Leopold “Leo” Bloom, a nervous young accountant prone to hysterics, arrives at Max’s office to audit his accounts and discovers a $2,000 discrepancy in the accounts of Max’s last play. Max persuades Leo to hide the fraud, and Leo realizes that, since a flop is expected to lose money, the IRS will not investigate its finances, so a producer could earn more from a flop than from a hit by overselling interests and embezzling the funds.’ Wikipedia.
In search of a perfect flop, Max and Leo find the ideal play to execute their cunning plan, ‘Springtime for Hitler.’
‘Max sells 25,000% of the play to investors...To guarantee the show’s failure, they hire Roger De Bris, a flamboyantly gay transvestite director, whose productions seldom make it past initial rehearsals.’ Wikipedia.
Mulling over how the 2024 election was conducted and won by Trump and Vance, the thought occurred to me that perhaps it was masterminded by Mel Brooks.
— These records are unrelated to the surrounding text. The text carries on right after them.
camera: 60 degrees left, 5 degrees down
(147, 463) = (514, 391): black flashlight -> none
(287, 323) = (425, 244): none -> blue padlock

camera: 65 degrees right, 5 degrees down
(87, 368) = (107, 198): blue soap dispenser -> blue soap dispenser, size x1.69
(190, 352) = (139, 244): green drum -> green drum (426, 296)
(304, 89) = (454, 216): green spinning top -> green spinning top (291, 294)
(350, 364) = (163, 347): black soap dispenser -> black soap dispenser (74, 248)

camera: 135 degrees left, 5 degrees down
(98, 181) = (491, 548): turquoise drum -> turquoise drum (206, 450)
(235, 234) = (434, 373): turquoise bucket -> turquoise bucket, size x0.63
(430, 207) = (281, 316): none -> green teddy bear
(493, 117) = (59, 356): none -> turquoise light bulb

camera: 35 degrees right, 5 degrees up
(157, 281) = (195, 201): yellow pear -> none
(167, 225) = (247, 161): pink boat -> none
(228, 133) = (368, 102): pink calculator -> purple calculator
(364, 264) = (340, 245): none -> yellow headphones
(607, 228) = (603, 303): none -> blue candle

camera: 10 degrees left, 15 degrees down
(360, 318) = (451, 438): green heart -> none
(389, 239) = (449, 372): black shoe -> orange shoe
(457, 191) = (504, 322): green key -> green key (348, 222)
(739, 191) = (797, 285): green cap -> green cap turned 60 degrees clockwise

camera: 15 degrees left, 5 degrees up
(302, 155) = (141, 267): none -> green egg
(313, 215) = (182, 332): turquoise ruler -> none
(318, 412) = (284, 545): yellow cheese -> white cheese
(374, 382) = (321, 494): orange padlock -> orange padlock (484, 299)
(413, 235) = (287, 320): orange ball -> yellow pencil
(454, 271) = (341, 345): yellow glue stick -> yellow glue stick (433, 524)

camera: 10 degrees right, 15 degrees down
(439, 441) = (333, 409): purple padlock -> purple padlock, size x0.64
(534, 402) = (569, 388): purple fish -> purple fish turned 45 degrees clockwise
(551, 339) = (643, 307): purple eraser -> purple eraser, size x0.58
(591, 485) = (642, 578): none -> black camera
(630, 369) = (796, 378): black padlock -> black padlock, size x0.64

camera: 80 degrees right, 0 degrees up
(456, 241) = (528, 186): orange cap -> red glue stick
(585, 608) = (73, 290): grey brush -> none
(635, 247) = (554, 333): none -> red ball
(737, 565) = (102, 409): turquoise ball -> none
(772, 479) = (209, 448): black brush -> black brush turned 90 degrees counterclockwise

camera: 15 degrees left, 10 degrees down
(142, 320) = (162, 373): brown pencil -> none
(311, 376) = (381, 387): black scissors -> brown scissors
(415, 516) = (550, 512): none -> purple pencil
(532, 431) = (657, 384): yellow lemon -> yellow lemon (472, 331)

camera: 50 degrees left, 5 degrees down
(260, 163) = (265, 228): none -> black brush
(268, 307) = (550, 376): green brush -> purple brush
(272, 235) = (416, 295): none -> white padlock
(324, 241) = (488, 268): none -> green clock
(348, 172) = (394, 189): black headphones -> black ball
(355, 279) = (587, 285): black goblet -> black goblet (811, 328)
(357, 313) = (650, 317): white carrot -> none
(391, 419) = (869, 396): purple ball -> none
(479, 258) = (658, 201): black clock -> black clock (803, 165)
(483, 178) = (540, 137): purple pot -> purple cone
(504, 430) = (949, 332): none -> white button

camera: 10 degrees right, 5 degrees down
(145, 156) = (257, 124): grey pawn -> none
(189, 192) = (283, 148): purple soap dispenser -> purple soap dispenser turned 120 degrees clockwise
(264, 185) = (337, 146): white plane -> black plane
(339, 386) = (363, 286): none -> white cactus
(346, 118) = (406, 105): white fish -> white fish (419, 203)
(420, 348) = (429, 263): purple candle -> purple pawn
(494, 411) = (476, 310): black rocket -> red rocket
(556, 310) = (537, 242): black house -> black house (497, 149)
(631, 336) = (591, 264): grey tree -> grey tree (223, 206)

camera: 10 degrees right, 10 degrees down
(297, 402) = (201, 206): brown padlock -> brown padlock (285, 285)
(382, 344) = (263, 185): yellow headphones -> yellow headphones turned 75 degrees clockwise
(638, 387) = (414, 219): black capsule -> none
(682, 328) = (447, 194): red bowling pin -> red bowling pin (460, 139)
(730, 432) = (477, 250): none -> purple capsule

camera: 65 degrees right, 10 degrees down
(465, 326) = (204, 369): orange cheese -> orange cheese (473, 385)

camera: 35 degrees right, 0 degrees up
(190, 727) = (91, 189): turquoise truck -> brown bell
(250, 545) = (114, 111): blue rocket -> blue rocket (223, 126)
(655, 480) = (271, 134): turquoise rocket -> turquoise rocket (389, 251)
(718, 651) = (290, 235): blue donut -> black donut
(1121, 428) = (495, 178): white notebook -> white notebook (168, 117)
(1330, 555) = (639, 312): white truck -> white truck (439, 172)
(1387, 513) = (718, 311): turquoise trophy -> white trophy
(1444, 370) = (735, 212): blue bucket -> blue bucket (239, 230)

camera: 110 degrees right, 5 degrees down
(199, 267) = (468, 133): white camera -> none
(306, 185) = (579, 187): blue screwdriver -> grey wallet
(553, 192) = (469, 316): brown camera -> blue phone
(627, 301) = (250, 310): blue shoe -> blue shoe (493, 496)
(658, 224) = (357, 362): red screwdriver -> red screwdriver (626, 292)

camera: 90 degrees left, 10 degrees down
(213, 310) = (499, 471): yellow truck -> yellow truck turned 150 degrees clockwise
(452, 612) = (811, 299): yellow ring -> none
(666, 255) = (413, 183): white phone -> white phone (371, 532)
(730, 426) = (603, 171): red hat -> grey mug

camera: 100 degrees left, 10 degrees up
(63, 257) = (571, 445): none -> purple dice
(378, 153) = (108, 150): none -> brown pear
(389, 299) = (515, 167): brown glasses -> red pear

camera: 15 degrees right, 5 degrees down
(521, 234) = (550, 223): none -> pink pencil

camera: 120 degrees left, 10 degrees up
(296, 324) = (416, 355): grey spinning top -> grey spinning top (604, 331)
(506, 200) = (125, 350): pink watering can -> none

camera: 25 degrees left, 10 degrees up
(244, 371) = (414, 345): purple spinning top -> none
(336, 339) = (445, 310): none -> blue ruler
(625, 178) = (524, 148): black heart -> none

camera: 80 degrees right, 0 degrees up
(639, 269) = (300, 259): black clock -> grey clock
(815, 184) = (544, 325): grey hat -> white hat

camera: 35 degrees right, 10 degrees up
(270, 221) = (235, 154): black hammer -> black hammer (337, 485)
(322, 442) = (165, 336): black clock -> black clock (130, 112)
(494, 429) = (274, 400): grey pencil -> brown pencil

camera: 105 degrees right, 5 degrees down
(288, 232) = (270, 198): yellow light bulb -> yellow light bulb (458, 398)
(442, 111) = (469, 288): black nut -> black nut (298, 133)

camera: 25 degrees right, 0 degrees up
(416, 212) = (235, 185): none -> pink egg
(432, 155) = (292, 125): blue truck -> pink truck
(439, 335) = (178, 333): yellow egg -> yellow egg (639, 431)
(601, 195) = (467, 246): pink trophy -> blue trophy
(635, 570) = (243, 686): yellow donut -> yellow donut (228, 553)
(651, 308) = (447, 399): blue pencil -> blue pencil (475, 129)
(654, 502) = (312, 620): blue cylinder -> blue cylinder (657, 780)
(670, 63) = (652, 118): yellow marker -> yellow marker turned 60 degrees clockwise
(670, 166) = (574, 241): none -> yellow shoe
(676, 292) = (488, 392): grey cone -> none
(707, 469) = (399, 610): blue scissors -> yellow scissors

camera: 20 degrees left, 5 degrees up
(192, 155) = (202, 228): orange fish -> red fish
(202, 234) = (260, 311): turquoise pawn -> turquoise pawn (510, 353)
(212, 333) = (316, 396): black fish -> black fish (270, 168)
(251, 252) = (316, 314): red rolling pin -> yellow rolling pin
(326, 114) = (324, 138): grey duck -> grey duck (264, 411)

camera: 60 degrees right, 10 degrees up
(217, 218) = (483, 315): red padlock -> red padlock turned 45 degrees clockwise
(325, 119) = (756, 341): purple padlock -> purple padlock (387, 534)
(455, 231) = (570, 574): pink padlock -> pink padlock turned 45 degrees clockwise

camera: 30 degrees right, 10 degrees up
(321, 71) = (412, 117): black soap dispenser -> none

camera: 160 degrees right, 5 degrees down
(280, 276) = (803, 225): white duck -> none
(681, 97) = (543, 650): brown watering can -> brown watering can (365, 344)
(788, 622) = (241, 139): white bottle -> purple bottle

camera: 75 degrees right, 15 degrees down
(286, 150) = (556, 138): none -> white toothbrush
Here was an opportunity to produce something unique, art imitating life imitating art.
Trump is Max and Vance is Leo. One night in July 2024, Max invites Leo to Mar Milagro to discuss the upcoming election. Sensing that after the events of J6 2020 there was very little chance of Max or his party winning the next election, the two chumfucks settle down to watch a movie on the Turner Classic Movie channel, The Producers, which gives them the big idea.
They decide to garner big donations from billionaires with the promise of billion-dollar government contracts once they get into power. However, the big idea all along was to fail to win the election and head for the hills with the donations. All they had to do was double down on their unsuitability as candidates and it was as good as in the bag.
During the ensuing campaign, Max, a repulsive ‘six-times bankrupt, alleged rapist, 34-times convicted insurrectionist felon, so-called ‘racist, sexist, and misogynistic bigot,’ piles on the disagreeable behaviour to the point of absurdity. In a televised debate with Candy, his female opponent, there is a moment of high drama when stung by her negatively commenting on his rallies, Max becomes enraged.
Like some demented granddad in a retirement home cum mental institute, weaving between moments of clarity and total and utter apparent madness, Max blurts out “They’re eating the dogs! They’re eating the cats!” All Candy can do is look on with an expression of ‘What The Fuck!’ However, rather than a sign of madness, Max’s outrageous comments were intentionally designed to wrongfoot Candy and her attack on his popularity.
Other elements of the election campaign also make for yet more high drama. Two apparent, thankfully failed, assassination attempts, plus worrying undercurrents of fascism and foreign interference. When you add it all up, you could be forgiven for believing that since Candy runs an apparently impeccable campaign, it’s a slam dunk for her party and jail for Max and Leo.
In real life, what really happened was that against the odds, Trump and his running mate Vance won, hands down. And that my friends has left not only half of America but also half of the planet scratching their heads, muttering very publicly “What the fuck,” indeed.
The puzzlement is not born of a preference for one party over another, it is simply how one side can perform so badly with a bad actor and yet still win the game, stealing victory from a side that played a blinder. How can somebody of such questionable character win and one of the most decent politicians in modern times lose?
If Mel Brooks is still in the game, even at ninety-eight years old, this idea for a film could become a box office hit. As for what comes next in real life, who knows?
Maybe a lot of what Trump said he was going to do was just rhetorical bluster, designed to appeal to his target audience, pandering to their prejudices just to get elected, with no intention of doing even half of what he said. Besides, there are checks and balances in a government with a strong opposition on the other side, as well as some pretty smart people on his own side. Let’s just hope for the best, that is all we can do.